▸ Task
Carry on the post criticizing Oluv's dismissive take on other people's audio tastes, picking up after its final sentence.

I really wish people, particularly people who expose themselves to the public through things like YouTube, would learn not to be dismissive dicks about other people’s tastes. Which is hardly unique to Oluv, in fact seems to be endemic to the audiophile community honestly, particularly on Discord. But for Oluv, like it can’t be that some people just like the enhanced soundstage of the 800S, it’s “wrong” and “unnatural”. It moves for him from a matter of taste to a moral issue. If you like this, you’re wrong. It’s funny to me that he’ll call something “unlistenable” and then in the same video say your ears adjust to unusual tunings and they sound normal. So, not actually unlistenable then? His hyper focus on frequency response is weird, he seems to think detail retrieval is just a function of treble FR, but this is obviously disprovable by taking a cheap earphone and eq’ing up the treble and seeing if it has the same detail as an expensive earphone with high detail retrieval. But maybe he just doesn’t hear detail retrieval or speed or transient response or timbre the way other people do? Or he’s convinced himself that he doesn’t hear these things? Like I think he said he didn’t hear the 800S having more detail than the 400SE, and I haven’t heard the 400SE but I find that hard to believe? I donno, it’s weird, and I don’t really get it, and I feel like there’s something that I’m missing. Like I’m willing to give him the benefit of the doubt (unlike what he’s willing to give other people’s opinions) that there’s something honest and real to him about what he’s saying, but I don’t understand what it is. In any case, dismissing everything except like 3 things as unlistenable crap is just absurd and frankly makes you look insane.

(Annotated coordinate records)
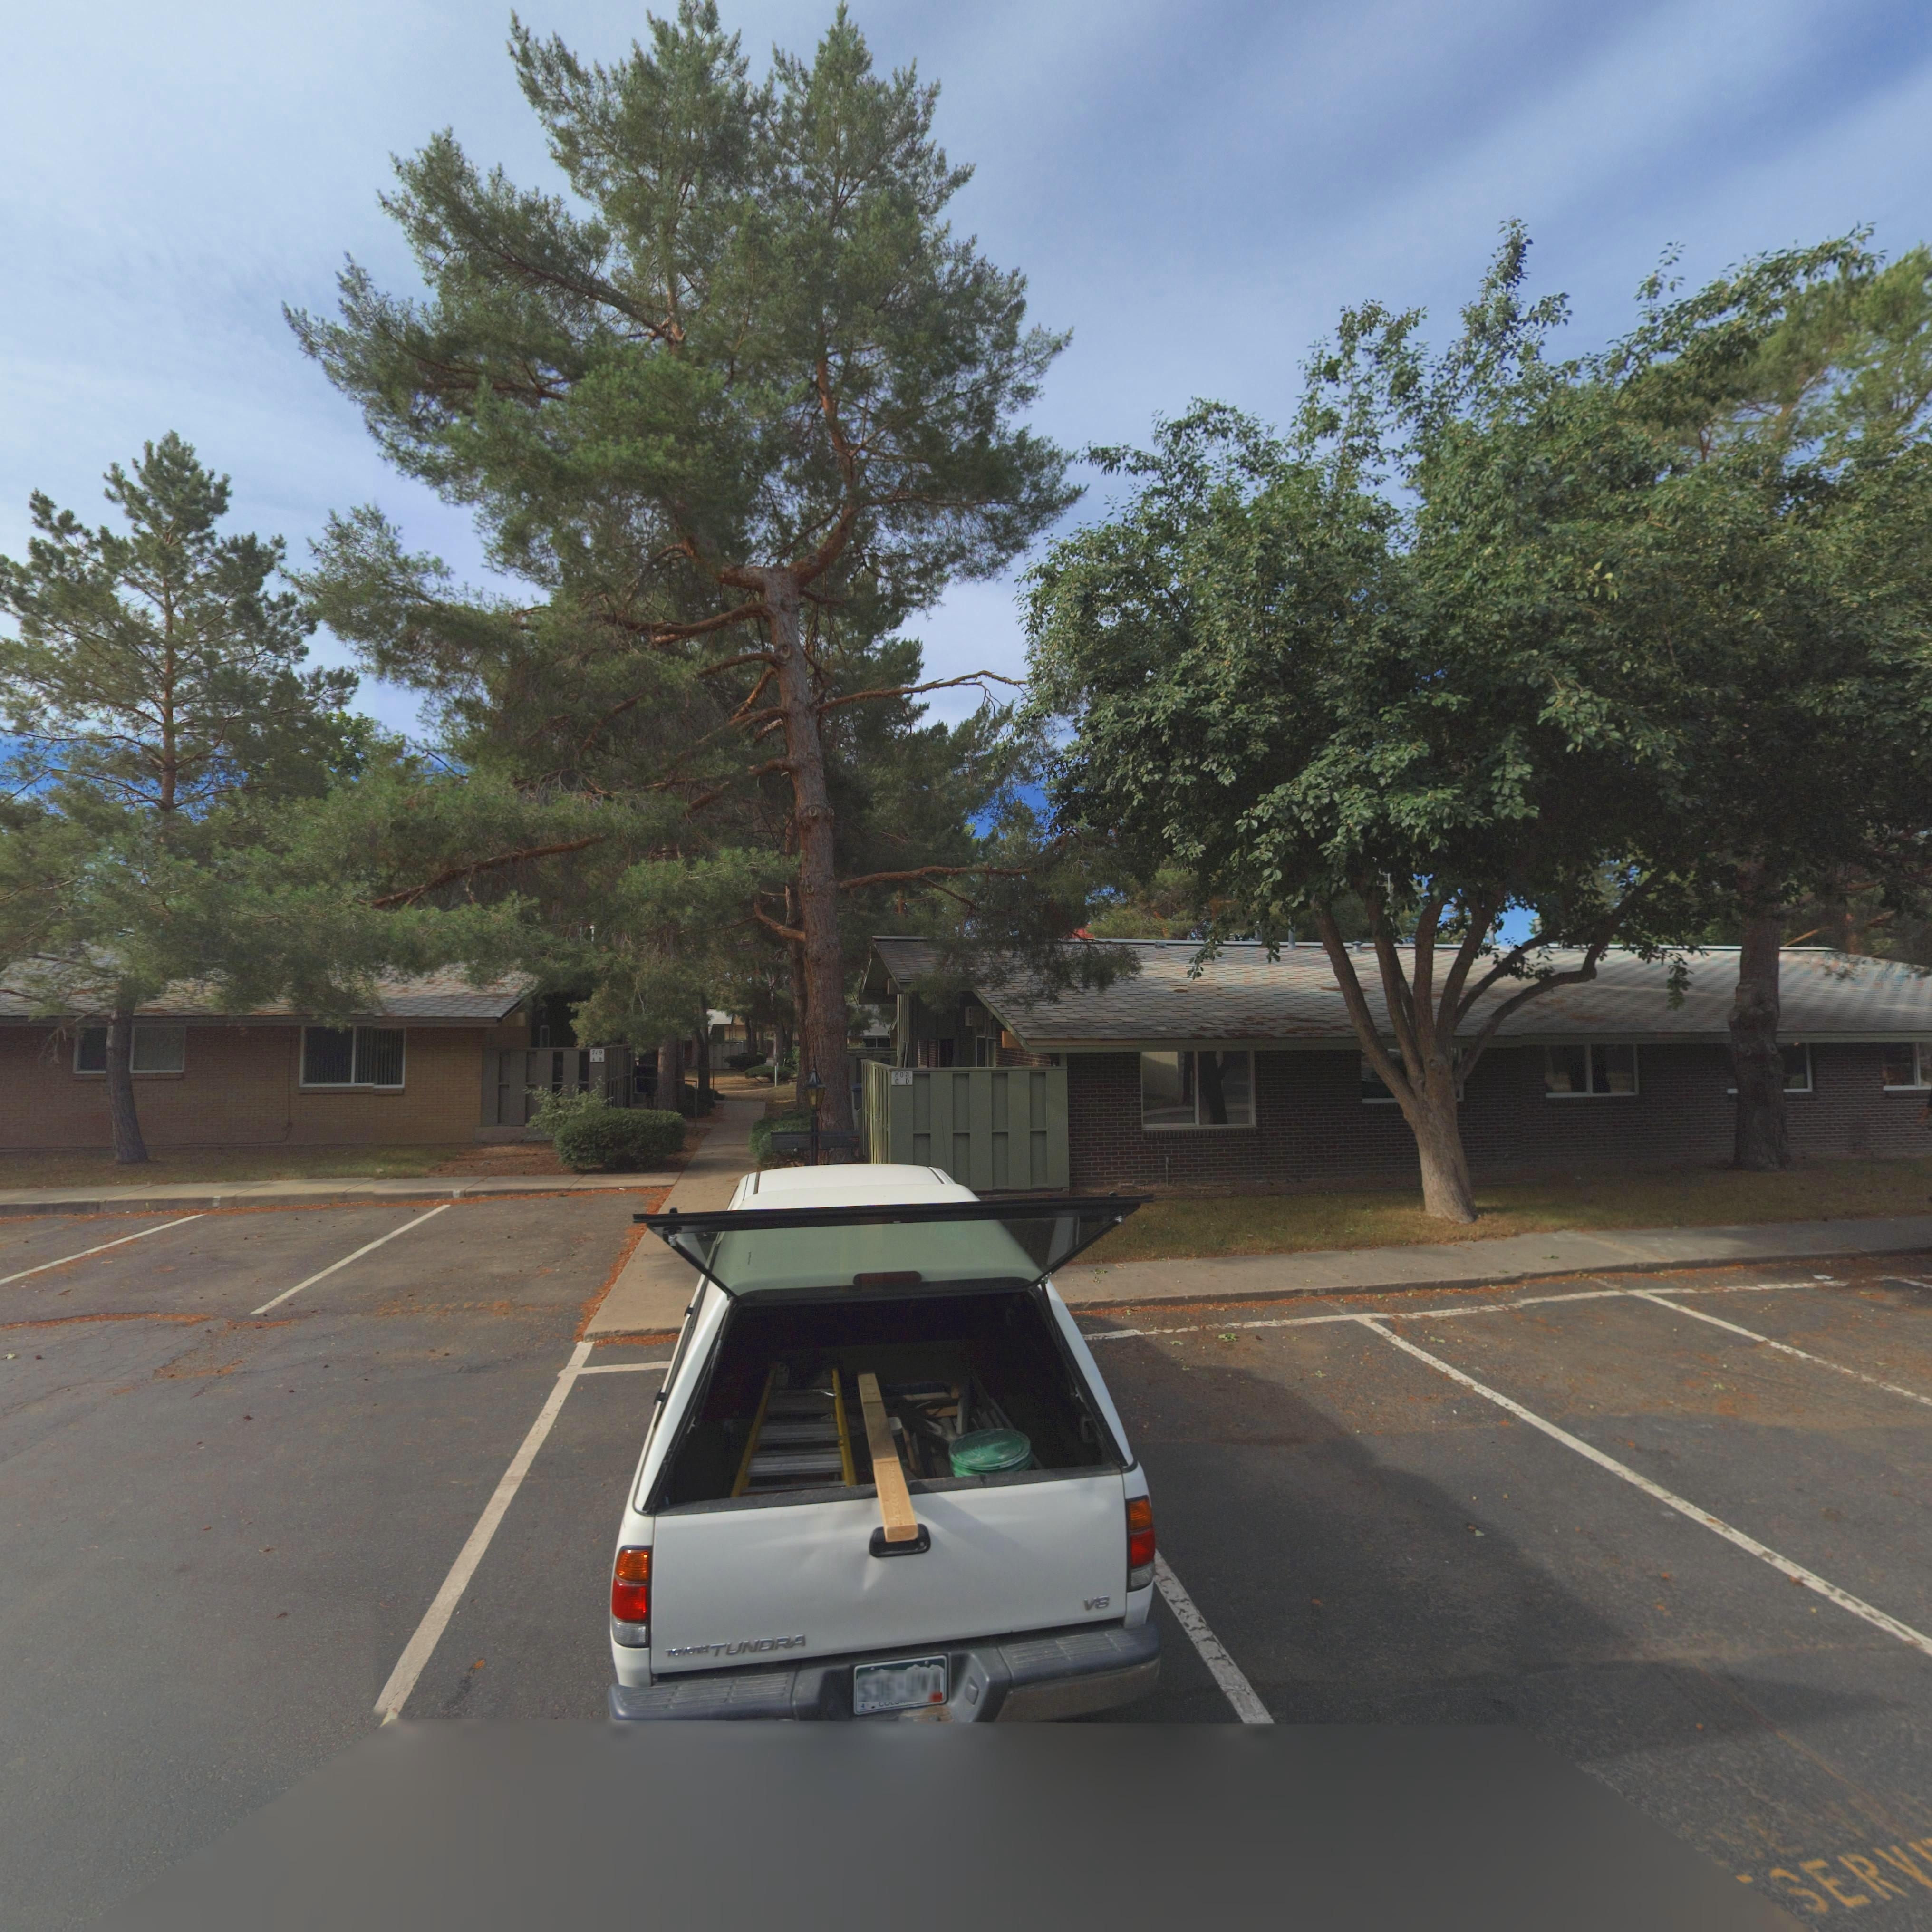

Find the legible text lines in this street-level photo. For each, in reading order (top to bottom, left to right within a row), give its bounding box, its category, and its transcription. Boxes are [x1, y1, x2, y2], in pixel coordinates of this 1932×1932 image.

[591, 1049, 603, 1055] StreetNumber: 719
[591, 1057, 602, 1062] StreetNumber: A B
[894, 1071, 909, 1078] StreetNumber: 803
[895, 1078, 909, 1084] StreetNumber: C D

▸ Written response
Though I do kind of respect the way he’s kind of an anti-reviewer more than a reviewer, like generally a reviewer’s brief is to explain what a product is about and who it might be for, why someone might want to or not want to purchase it and how it compares to similar products. Oluv though isn’t interested in who a product might be for, he’s only interested in whether it’s his very particular definition of true, and almost nothing is, and the stuff that is is typically cheap.
Further, this idea of using pink noise to figure out what’s neutral to your personal hearing is absolutely fascinating and I wish he or someone else would break down step-by-step instructions on how to do it, because I’d love to try it with just all my headphones and see what it sounds like. It looks like Oluv MIGHT have something like that on his Patreon, if it doesn’t only work for those EarMan things he worked on, and I might have to sign up for it just for that, unless anyone knows someone else who’s explained the method somewhere. I have headphones and earphones that I love but feel like there’s something nigglingly wrong in the FR that needs tweaking, but I’m not skilled enough at recognizing the frequencies to know what it might be.
There is a tool made by a researcher that claims you can adjust a headphone’s FR to your hearing by listening to specific tones a volume-match them one by one. I guess the methodology is similar to oluv’s?
There is nothing, absolutely nothing, more dangerous than telling an audiophile they could have had 90% of what’s to be had spending 10% of what they spent.
Once you have spent the big bucks, what you bought is inseparable of what makes you…you. You are ALL IN and will go to war to defend the many awesome reasons your purchase decision was divine.
Hence you rarely read things like “I spent $3K on this and I wasted my money” but you often read things like “at $500, I expected much better”.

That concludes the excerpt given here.